For Joseph Thomas, Valley Forge National Historical Park was a quiet, peaceful place. His happy place. In fact, he called it his “church.”
It was where Joe could go to think and reflect. Where he started walking to get healthy. Where he turned into a runner and trained for marathons. Where he proposed to his wife.
And, after he passed away suddenly in October 2017 at age 81, Valley Forge Park is now where his wife, Theresa, goes to feel closer to him.
That’s why she and her family are running, and walking, in the Valley Forge Revolutionary 5-Mile Run on April 28. They’re encouraging anyone who knew Joe to join their team in honoring him.
“I still feel like he’s there with me,” said Theresa. “Joe was totally a one-of-a-kind guy, and I miss him so much. He was my soulmate, the love of my life. My business partner, and friend. We traveled the world together. He approached everything in life with zeal and a love of learning. He was always kind. I was so proud of him. He always made things about other people, not himself. He’d be embarrassed that we’re doing this for him. But, he can’t stop people from saying wonderful things about him. Everyone loved him.”
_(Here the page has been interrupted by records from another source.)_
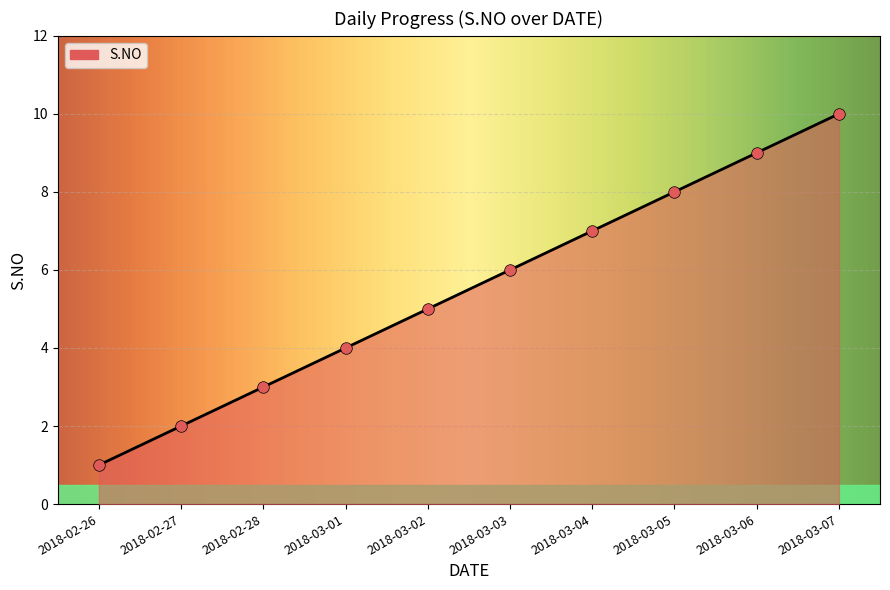

Between 2018-03-05 and 2018-03-02, which is larger?

2018-03-05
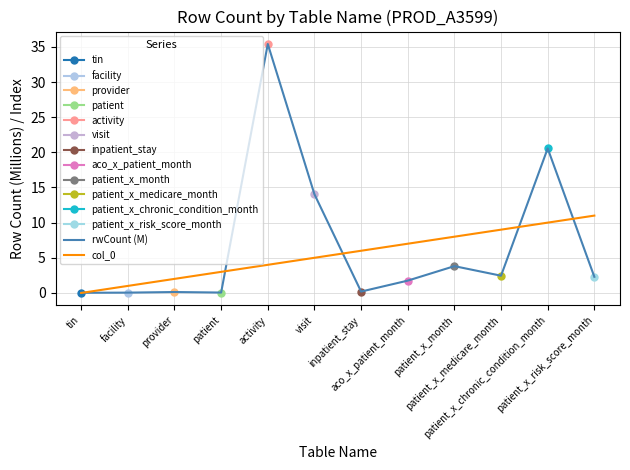

Which series ends up on top after the final intersection of col_0 and rwCount (M)?

col_0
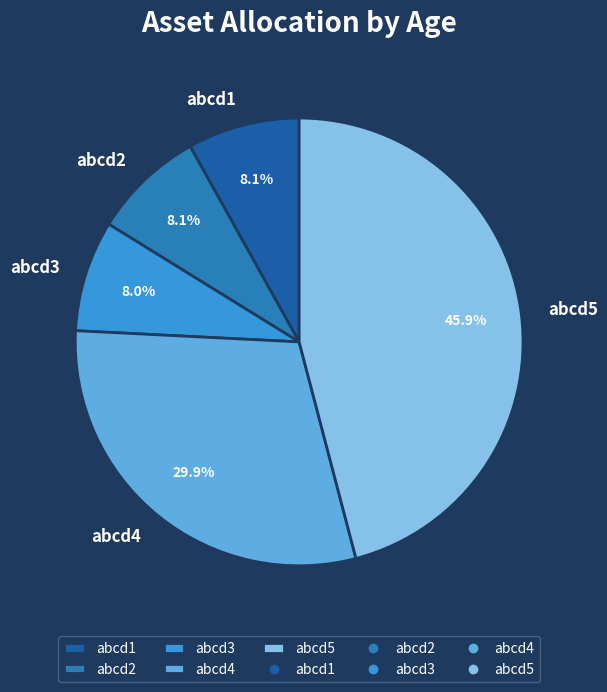

What is the largest slice in the pie chart?

abcd5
Born in Brooklyn, New York, Joe started walking the five-mile loop at the park daily in November 1985. By March 1986, he lost 50 pounds. That inspired his self-described “running chapter.” He ran with a group on Sunday mornings and almost every other day, no matter the season. By age 51, he became a marathoner, using Valley Forge Park as his training grounds, eventually running 11 marathons, including New York and Boston.
He encouraged, and coached, his wife’s running, supporting her on the path with a water, and a kiss.
So, Theresa sold their home in Wexford Plantation on Hilton Head Island in South Carolina to live near Joe’s happy place in the park. He’s also survived by children, stepchildren, grandchildren, and even a greatgrandchild.
A graduate chemical engineer and licensed professional engineer in the state of New Jersey, Joe was the inventor of 16 U.S. Patents, and a successful entrepreneur, founding two medical device companies: Access Devices in Bristol and Thomas Medical Products in Malvern, both now sold.
“He was so strong and determined,” Theresa said. “He had an impact. He gave people jobs and helped make their lives better for them and their families. The park was where he could work through a problem in business, or life, while running.”
A man of many talents beyond science, Joe was a musician, playing the accordion, bass, piano, and organ. He was also a model railroader, keeper of bees and canaries, and orchid grower.
And, Theresa knows, Joe will once again be her supporter when she needs it most.
“He will be smiling down and cheering us on from heaven,” she said.